What particularly stands out in this volume are the accounts of ethnographic ‘failure’ as a valid part of the research process offering their own contribution. In acknowledging that a coherent research ‘story’ is not always possible, or even necessarily desirable, it recognizes that the insights yielded by the narrative integrity of presenting ethnographic fragments may be significantly more valuable.
This has important implications for the teaching and practice of fieldwork. Significantly, all six ‘first projects’ were undertaken in the Rice Department of Anthropology, its rich outputs testament to the importance of providing a stimulating, supportive environment encouraging the creativity, integrity and confidence necessary for such research outputs.

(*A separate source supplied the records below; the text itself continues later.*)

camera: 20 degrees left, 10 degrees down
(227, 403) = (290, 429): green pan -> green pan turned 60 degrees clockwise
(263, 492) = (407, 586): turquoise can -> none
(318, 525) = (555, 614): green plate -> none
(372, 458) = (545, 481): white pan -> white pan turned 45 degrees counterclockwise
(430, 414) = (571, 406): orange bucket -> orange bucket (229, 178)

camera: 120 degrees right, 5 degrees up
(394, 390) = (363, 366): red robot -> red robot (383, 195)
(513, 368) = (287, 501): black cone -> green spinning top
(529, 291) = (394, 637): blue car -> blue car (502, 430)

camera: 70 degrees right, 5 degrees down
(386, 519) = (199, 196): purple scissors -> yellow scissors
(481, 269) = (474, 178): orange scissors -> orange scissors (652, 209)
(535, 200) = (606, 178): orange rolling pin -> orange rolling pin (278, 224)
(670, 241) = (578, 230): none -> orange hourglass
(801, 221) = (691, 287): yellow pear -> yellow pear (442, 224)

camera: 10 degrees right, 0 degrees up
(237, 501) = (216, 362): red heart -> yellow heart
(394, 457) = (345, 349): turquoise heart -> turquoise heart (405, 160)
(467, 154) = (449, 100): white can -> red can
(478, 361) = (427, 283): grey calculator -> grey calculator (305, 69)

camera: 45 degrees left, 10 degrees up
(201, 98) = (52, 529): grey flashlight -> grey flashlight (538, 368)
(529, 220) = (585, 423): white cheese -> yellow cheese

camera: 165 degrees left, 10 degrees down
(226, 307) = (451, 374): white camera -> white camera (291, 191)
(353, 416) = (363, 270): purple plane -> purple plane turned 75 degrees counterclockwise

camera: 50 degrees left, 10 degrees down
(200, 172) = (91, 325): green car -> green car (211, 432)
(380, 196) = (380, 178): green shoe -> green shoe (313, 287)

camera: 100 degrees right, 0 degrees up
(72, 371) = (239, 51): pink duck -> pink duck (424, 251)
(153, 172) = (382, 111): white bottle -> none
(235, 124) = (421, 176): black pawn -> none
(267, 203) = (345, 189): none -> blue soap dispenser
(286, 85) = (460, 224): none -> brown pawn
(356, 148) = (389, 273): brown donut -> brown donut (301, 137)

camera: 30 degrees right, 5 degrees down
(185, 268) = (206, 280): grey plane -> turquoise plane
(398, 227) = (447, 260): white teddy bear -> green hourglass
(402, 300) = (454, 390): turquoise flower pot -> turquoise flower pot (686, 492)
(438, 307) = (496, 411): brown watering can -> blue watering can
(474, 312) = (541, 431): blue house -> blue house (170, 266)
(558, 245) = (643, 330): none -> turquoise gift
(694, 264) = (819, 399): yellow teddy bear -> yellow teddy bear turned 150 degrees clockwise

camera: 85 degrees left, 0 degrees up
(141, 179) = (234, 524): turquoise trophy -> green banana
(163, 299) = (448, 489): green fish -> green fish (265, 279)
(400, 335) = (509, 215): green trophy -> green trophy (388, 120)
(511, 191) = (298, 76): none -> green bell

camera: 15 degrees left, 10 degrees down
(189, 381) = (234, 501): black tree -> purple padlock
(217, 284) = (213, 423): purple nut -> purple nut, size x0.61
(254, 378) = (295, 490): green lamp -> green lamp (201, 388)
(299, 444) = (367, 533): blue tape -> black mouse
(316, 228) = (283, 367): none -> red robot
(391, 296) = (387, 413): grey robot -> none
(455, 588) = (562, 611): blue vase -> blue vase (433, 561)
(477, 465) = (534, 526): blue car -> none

Such psychological aspects of research practice are important and need recognition: Fortun observes, ‘[c]ertitude about what one is doing should not be the goal. Anxiety should be played rather than mastered’ (p. 183). Ethnographic practices and pedagogy, she concludes, must create playfulness. In such observations, this book is a valuable resource for those embarking on fieldwork, offering a guiding light for those navigating difficult conditions, as well as those involved in its teaching.
As such, the book’s contributions animate the editors’ argument that fieldwork’s relevance rests on its adaptation to this ‘time of transition’. Each paper contributes new evidence of fieldwork’s continued engagement with the rapidly changing, increasingly mobile and technologically-engaged conditions of modernity.